Ein Reporter, der in der afrikanischen Wüste Rebellen nachspürt und plötzlich, in einem schäbigen Hotelzimmer einen Toten entdeckt und dessen Identität übernimmt. Der Film oszilliert zwischen Natur und Kultur wie die Bauten von Gaudí, die er kurz aufsucht in Barcelona. Auch London und München stehen auf Nicholsons Programm, auf einer Fahrt, die kein Erkundungstrip mehr ist und noch keine Flucht. Es ist eines der wenigen Male, dass Nichilson, Inbegriff der neuen Lost Generation, sich als Nicholson zurücknimmt. Das Ende ist eine berühmt-berüchtigte Tour de Force. Die Kamera lässt den toten Nicholson hinter sich in einem schäbigen spanischen Hotelzimmer und fährt durch das Gitter vor seinem Fenster, auf einen Dorfplatz, auf dem Kinder sich tummeln und ein Polizeiwagen herankurvt, und am weiten Himmel das Ende dieser Welt sich abzeichnet. Bevor es so weit ist, kurvt die Kamera schnell zurück, für einen kurzen Blick auf den toten Mann im Zimmer. „Alle Menschen, die den Tod betrachten“, heißt es in Antonionis Erzählband „Bowling am Tiber“, „sind ein und derselbe Mensch. Aber es ist eine Identität, die nur so lange dauert wie der Blick. Die erste Bewegung macht sie zunichte.“

Mit Antonioni macht das Melodram im Kino eine Pause – man sieht das deutlich, wenn man „Il Grido“, seinen Fünfziger-Jahre-Film aus der Po-Ebene vergleicht mit dem des Kollegen Visconti, „Ossessione“. Mit dem Melo hat Antonioni sich erst spät wieder befasst, im Nachleben gewissermaßen nach „Blow Up“ und „Zabriskie Point“ und „Profession: Reporter“. Schon deshalb müsste man diese Filme der Vergessenheit entreißen: „Das Geheimnis von Oberwald“, wo er den schwülstigen Cocteau mit seinem „Doppeladler“ ganz cool erscheinen lässt, als wär’s ein Stück aus dem Videoclip-Zeitalter.
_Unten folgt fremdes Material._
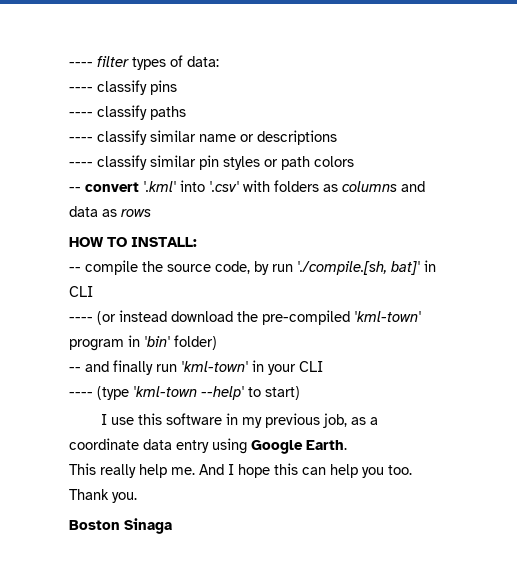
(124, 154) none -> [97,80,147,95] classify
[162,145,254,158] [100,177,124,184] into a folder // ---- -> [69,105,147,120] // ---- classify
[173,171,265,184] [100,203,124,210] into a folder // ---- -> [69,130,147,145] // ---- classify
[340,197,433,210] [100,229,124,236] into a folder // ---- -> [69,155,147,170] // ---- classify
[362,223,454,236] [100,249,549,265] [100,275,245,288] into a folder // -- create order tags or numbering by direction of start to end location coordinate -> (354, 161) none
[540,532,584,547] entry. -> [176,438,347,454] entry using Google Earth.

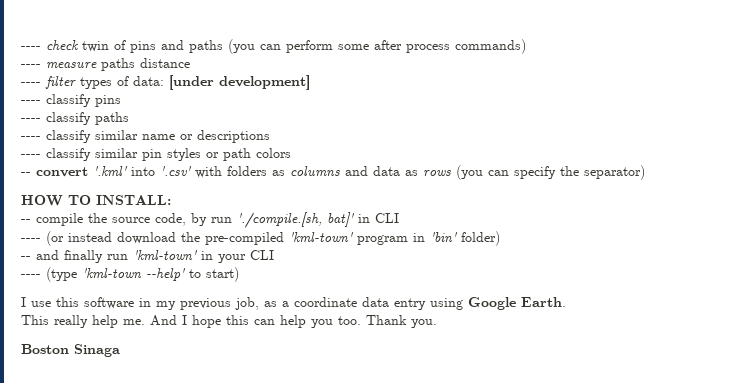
[69,62,93,67] ---- -> [21,39,526,54] [21,58,190,71] [21,82,41,86] ---- check twin of pins and paths (you can perform some after process commands) // ---- measure paths distance // ----
(219, 61) none -> [169,75,310,90] [under development]
(151, 213) none -> [456,165,645,180] (you can specify the separator)

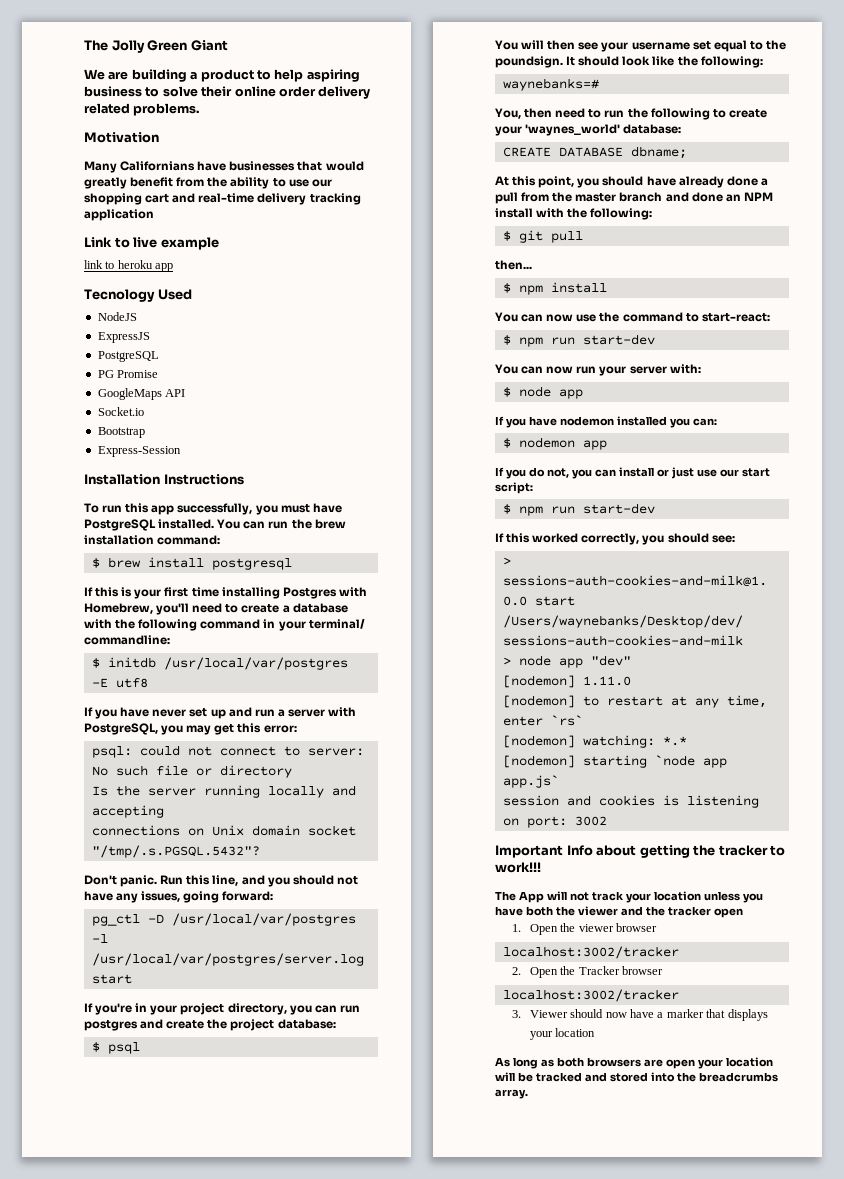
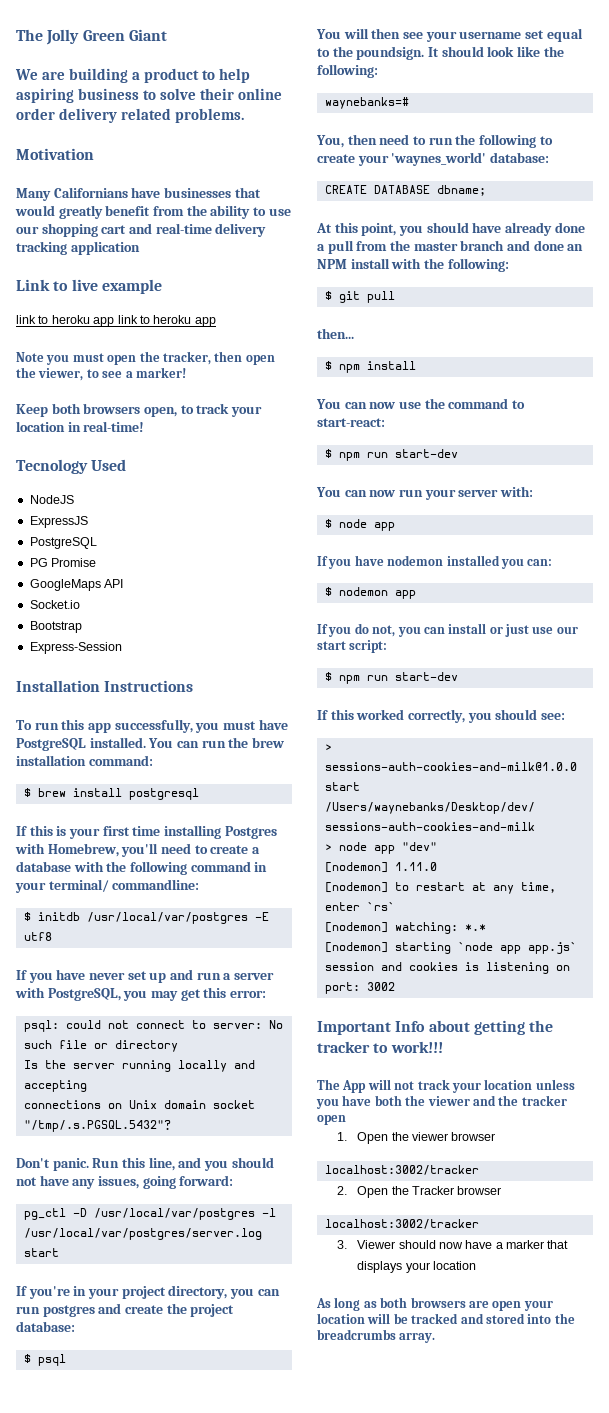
(174, 267) none -> [117,315,216,327] [16,351,275,365] [16,367,186,381] [16,403,262,417] [16,421,145,432] link to heroku app // Note you must open the tracker, then open the viewer, to see a marker! // Keep both browsers open, to track your location in real-time!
Oder „Identificatione di una donna“, ein mysteriöses Nacht- und Nebelstück, das sich zur Spirale entfaltet.

Und „Jenseits der Wolken“, den er mit Hilfe von Wim Wenders drehte, nachdem ein Schlaganfall ihn sprech- und bewegungsunfähig gemacht hatte.

Der Eros des Autors

Mit diesem Film ist Antonioni das Wunder des modernen Kinos gelungen, ein Autorenfilm ohne Autor. Ein Kinostück, das allein durch die Präsenz des Filmemachers geschaffen und gestaltet wird, ohne dass dieser als Autoren-, das heißt als autoritäre Figur auftritt. Für seine letzte Arbeit in „Eros“ hat er dieses Kunststück zur Perfektion gebracht – eine Episode in einem Triptychon, in dem die Beiträge der Kollegen Steven Soderbergh und Wong Kar-Wai sehr viel bemühter wirken als der von Antonioni. Der Filmemacher lauscht der Bewegung der Körper, dem Spiel des Windes. Für „L’Avventura“ hatte er Hunderte Bänder mit Toneffekten aufnehmen lassen, jede denkbare Nuance des Meeresrauschens, das Grollen der Wellen in der Felsengrotte. „Ich würde lediglich hinzfügen“, fährt Vanessa Redgrave in ihren Erinnerungen fort, „dass Michelangelos Ohren ebenso empfindlich waren wie seine Augen – nicht einfach für Dialoge, sondern für die Geräusche der Natur und der normalerweise leblosen Objekte. Geräusche wie das Blätterrascheln in ‚Blow Up’, und in ‚L’eclisse’ der Klang der Seile, die im Wind gegen die Metallmasten schlagen, sind unvergesslich.“

Am Montagabend ist Michelangelo Antonioni in seinem Haus in Rom im Alter von 94 Jahren gestorben.